== WRITTEN EXERCISE 1 ==
Print the listing from its first line through the line that contains "orange arrow: rotated 16 degrees clockwise", both ends included.

== EXTRACTED TEXT ==
Before starting, it is important to remind how the Sentinel-5P netCDF files are structured (see above image). There are different groups used to organise the data and make it easier to find what you are looking for.

There are two groups in each Sentinel-5P netCDF file: PRODUCT and METADATA which themselves contain other subgroups.
* **PRODUCT**: This group stores the main fields (latitude, longitude, main variables). The `qa_value` parameter summarizes the processing flags into a continuous value, giving a quality percentage: 100% is the most optimal value, 0% is a failure, in between lies a continuum of values;
* **METADATA**: This group collects metadata items. These metadata standards are all meant to facilitate dataset discovery. The metadata will be stored as attributes, while grouping attributes that belong to a specific standard will be done by using sub-groups in the Metadata group.

In the following parts of this Notebook, we will use the <a href="http://xarray.pydata.org/en/stable/"> `xarray` </a> Python library to open and manipulate the products. We will also use the <a href="https://atmospherictoolbox.org/"> Atmospheric Toolbox </a> and its <a href="https://atmospherictoolbox.org/harp/"> HARP </a> component to preprocess the files. 

One important thing to note is that `xarray`  doesn't handle NetCDF groups and groups must be imported one by one. So if you want to interactively discover all groups of a product and the variables they contain, we advise you to use `Panoply` as shown in the previous exercise (the application is installled in your virtual machine).

## 4.1. Product Exploration

In this part, we are going to work with only one file to get familiar with xarray and python commands.

Let's check the content of the Sentinel-5P NO2 file we just downloaded. We first need to define:
* `RootPath`: the path pointing to the data directory
* `FName`: the path of the NetCDF file (`Rootpath`+filename.nc) 

These variables can of course be changed later on depending on the netCDF filename and where the data is stored. 

In [None]:
# Define your data directory Rootpath and your filename FName
RootPath = '/shared/S5P_NO2_092021/training_NO2_22092021/Processing/automatic_download/'
FName = RootPath + 'S5P_OFFL_L2__NO2____20190324T111531_20190324T125701_07478_01_010300_20190330T125634.nc'

Now that we have told Jupyter which data we are going to work with and where it is, we need to open this data.
The following cell opens the netCDF file (`xr.open_dataset()` function) as an <a href="http://xarray.pydata.org/en/stable/data-structures.html#dataset"> xarray.Dataset</a> and allows you to interactively browse the content of the file. 

<div class="alert alert-block alert-info">
    
<b>Tip:</b> To access the <strong>PRODUCT</strong> and <strong>METADATA</strong> group, the keyword `group` has to be passed as argument to the open_dataset() function as `xarray` does not support netCDF groups as part of the DataSet data model.

== Stored items ==

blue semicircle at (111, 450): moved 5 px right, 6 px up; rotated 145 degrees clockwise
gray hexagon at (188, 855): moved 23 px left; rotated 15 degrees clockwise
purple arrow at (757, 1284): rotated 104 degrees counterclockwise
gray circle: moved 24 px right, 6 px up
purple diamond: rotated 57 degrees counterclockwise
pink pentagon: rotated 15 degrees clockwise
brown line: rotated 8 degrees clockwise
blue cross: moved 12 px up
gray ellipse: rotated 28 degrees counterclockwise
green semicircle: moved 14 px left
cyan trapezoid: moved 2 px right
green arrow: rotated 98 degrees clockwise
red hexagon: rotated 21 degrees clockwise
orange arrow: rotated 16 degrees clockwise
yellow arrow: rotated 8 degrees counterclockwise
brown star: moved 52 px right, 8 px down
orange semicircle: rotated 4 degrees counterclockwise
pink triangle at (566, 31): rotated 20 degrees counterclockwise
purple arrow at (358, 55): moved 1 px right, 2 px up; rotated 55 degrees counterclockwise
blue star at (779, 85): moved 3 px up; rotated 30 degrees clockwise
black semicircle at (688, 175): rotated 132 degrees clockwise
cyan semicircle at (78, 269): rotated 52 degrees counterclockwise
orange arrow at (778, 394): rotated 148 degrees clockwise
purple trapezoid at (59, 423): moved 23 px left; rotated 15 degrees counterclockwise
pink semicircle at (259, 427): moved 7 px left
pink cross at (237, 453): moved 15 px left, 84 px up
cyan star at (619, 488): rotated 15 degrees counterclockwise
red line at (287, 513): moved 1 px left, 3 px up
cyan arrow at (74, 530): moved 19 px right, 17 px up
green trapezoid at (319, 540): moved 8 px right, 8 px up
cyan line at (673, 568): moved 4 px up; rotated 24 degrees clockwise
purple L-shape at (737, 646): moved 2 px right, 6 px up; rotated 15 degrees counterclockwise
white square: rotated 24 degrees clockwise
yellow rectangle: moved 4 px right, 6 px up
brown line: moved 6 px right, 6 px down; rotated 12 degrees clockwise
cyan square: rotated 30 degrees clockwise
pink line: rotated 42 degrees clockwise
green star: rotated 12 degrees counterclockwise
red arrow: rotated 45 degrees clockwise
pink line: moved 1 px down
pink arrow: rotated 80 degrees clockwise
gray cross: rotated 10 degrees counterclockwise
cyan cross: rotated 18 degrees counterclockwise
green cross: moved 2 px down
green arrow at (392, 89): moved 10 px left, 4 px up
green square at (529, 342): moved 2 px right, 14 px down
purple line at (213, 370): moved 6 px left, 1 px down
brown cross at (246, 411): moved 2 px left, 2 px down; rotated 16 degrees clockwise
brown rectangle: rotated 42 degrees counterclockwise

== WRITTEN EXERCISE 2 ==
Carry on the notebook text about opening Sentinel-5P netCDF files with xarray from where it stops.

== OUTPUT 1 ==
blue semicircle at (111, 450): moved 5 px right, 6 px up; rotated 145 degrees clockwise
gray hexagon at (188, 855): moved 23 px left; rotated 15 degrees clockwise
purple arrow at (757, 1284): rotated 104 degrees counterclockwise
gray circle: moved 24 px right, 6 px up
purple diamond: rotated 57 degrees counterclockwise
pink pentagon: rotated 15 degrees clockwise
brown line: rotated 8 degrees clockwise
blue cross: moved 12 px up
gray ellipse: rotated 28 degrees counterclockwise
green semicircle: moved 14 px left
cyan trapezoid: moved 2 px right
green arrow: rotated 98 degrees clockwise
red hexagon: rotated 21 degrees clockwise
orange arrow: rotated 16 degrees clockwise

== OUTPUT 2 ==
</div>

In [None]:
# Open product
xr.open_dataset(FName,group='PRODUCT')  # Ingest group 'PRODUCT' group into an xarray.Dataset

Now, to store the product content into an xarray.Dataset called `FIn` and display the content of the dataset, you need to execute the following cell:

In [None]:
####  Open the netCDF file with xr.open_dataset() and get general information ####

## File
FIn = xr.open_dataset(FName,group='PRODUCT')   #Handling of the netCDf file

# Show Header: global attributes
FIn

In [None]:
### Print the different variables of a netCDF file ###
FIn.data_vars

This function displays all available variables in the `product` group of a file along with the dimensions they depend on and their data type (`float32` here, meaning that each value is a float coded on 32 bits). You can see that the present variables in the files depend on several coordinates. To get information about these coordinates:

In [None]:
###  Print the coordinates of a netCDF file ###
FIn.coords

If you want to store the values of a variable in an array, type `MyArray = FIn.variable`. For example for the time variable:


In [None]:
### Store only the values in a variable ###
VarTime=FIn.time.values

In [None]:
print(VarTime)

To convert a date from a format to another, use the `astype()` function

In [None]:
#astype allows to choose the precision of the date: D for Day, Y for years, M for months, h for hours etc

print(VarTime.astype('datetime64[D]'))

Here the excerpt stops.